Exercise instructions: Return, word for word, the lines of the data below from the one containing "normative law to" through the one containing "juridically it is".
━━━━
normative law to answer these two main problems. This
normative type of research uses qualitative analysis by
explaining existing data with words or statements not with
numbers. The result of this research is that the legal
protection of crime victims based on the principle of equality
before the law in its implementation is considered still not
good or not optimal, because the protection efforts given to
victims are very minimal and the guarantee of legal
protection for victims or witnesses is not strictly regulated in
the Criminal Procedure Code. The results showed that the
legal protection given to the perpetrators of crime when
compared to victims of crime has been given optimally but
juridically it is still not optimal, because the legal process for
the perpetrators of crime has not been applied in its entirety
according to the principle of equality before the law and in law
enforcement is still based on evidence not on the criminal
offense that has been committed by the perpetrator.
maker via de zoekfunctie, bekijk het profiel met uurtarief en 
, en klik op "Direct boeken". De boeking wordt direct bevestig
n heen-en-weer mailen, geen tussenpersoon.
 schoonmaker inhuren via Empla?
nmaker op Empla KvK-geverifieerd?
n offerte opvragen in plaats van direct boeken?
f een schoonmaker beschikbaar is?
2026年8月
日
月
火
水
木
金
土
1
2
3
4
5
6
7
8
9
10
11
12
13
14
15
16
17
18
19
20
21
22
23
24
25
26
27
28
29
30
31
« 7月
━━━━
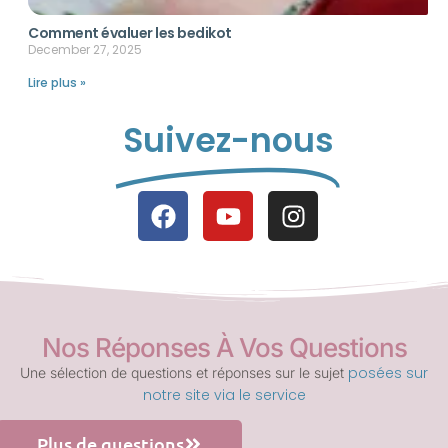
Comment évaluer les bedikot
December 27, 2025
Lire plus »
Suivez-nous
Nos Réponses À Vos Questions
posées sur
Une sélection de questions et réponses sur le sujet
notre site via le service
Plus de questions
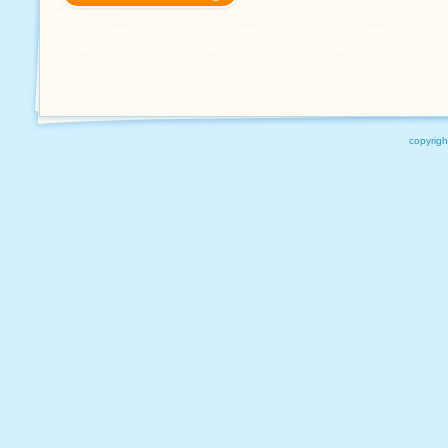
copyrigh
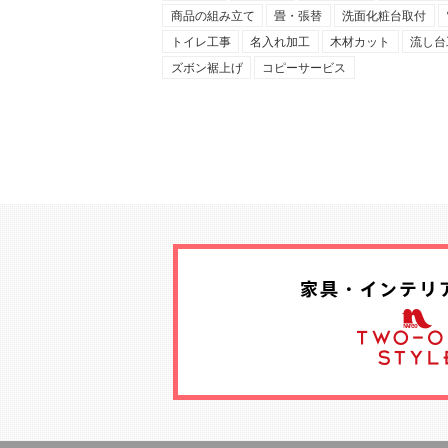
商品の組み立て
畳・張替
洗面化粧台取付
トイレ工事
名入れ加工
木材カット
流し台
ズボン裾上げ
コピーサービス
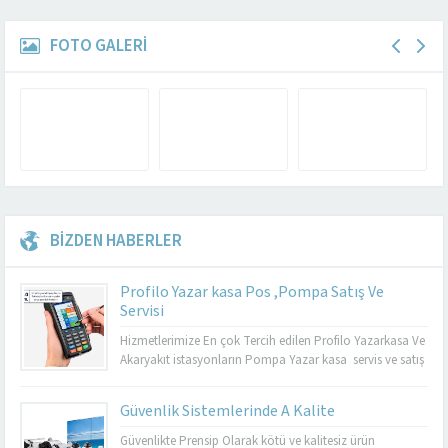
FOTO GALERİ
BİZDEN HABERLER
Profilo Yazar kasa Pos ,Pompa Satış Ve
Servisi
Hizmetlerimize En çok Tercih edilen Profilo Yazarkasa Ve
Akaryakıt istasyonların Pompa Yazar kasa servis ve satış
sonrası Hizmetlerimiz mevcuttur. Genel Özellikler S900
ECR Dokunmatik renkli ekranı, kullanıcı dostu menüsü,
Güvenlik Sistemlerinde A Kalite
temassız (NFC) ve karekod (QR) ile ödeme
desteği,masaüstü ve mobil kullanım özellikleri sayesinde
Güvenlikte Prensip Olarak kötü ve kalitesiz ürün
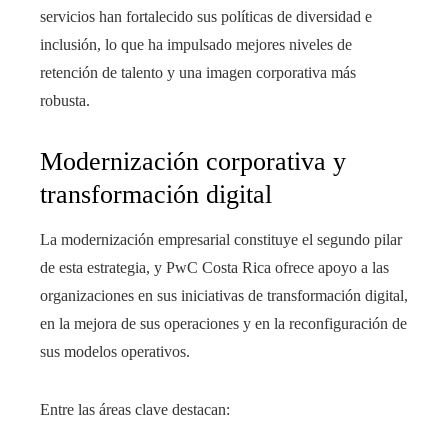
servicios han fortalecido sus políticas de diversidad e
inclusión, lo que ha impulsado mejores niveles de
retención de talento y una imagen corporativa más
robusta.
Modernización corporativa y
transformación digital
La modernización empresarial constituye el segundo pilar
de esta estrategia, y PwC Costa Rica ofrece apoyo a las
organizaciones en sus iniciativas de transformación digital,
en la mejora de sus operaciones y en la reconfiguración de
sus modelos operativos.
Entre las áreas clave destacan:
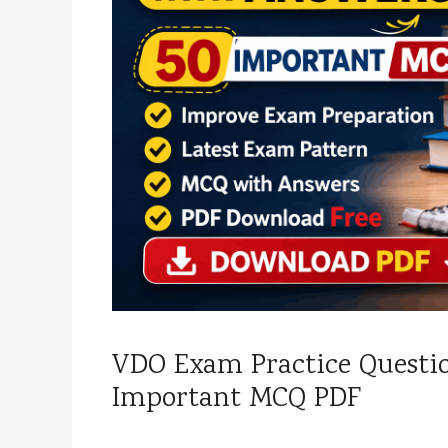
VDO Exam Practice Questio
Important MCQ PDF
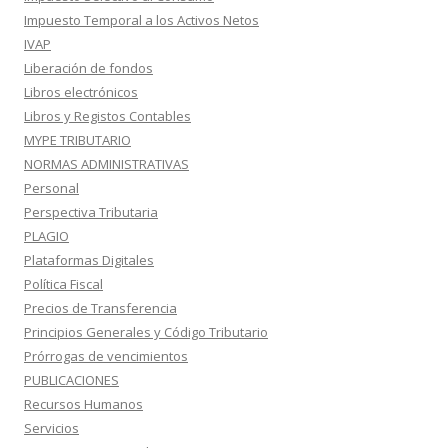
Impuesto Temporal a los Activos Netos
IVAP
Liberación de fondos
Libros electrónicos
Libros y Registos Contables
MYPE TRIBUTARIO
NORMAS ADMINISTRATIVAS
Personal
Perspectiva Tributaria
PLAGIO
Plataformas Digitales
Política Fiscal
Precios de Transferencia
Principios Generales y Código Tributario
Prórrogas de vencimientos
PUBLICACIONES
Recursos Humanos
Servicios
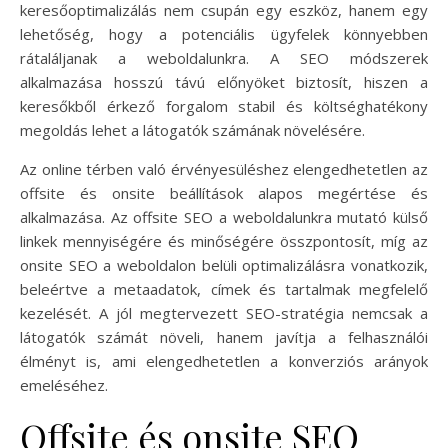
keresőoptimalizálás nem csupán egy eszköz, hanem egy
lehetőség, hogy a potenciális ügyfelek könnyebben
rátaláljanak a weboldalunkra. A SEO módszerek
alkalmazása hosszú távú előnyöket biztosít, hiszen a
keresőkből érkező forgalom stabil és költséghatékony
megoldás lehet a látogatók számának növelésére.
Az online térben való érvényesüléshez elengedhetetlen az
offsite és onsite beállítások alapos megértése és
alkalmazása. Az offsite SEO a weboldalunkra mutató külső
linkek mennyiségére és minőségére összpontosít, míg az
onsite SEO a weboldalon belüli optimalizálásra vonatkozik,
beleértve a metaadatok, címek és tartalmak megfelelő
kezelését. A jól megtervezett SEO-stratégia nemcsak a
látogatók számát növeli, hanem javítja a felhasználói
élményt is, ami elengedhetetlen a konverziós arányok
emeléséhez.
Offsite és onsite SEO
━━━━
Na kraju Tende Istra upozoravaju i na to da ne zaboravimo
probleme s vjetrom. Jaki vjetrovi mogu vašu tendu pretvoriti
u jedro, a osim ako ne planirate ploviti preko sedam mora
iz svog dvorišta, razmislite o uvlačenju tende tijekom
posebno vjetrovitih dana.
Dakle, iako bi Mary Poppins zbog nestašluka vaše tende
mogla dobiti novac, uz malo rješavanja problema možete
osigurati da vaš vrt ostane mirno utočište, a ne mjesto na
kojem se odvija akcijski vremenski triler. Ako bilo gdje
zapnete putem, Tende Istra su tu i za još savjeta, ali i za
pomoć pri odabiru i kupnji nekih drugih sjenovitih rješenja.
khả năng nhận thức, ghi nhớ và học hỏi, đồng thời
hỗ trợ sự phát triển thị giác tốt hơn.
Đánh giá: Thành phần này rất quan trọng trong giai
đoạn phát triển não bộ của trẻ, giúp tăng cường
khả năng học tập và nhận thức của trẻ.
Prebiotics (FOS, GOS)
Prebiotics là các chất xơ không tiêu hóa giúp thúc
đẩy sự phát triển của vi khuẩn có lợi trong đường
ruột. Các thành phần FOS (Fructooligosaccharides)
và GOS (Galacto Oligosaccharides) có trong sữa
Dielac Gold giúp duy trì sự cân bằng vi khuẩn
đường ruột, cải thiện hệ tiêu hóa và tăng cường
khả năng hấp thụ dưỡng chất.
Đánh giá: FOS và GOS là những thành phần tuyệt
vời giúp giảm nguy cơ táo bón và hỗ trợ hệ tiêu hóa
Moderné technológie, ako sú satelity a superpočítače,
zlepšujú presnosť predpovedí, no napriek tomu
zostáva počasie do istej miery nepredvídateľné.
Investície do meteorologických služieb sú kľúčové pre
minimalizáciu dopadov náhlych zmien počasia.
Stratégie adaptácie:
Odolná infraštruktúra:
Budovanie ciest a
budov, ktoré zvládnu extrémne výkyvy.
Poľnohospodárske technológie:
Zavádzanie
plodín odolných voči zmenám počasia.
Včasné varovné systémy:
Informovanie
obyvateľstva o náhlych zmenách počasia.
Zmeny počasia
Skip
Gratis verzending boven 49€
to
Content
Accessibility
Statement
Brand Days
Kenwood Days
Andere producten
━━━━
Completed exercise:
normative law to answer these two main problems. This
normative type of research uses qualitative analysis by
explaining existing data with words or statements not with
numbers. The result of this research is that the legal
protection of crime victims based on the principle of equality
before the law in its implementation is considered still not
good or not optimal, because the protection efforts given to
victims are very minimal and the guarantee of legal
protection for victims or witnesses is not strictly regulated in
the Criminal Procedure Code. The results showed that the
legal protection given to the perpetrators of crime when
compared to victims of crime has been given optimally but
juridically it is still not optimal, because the legal process for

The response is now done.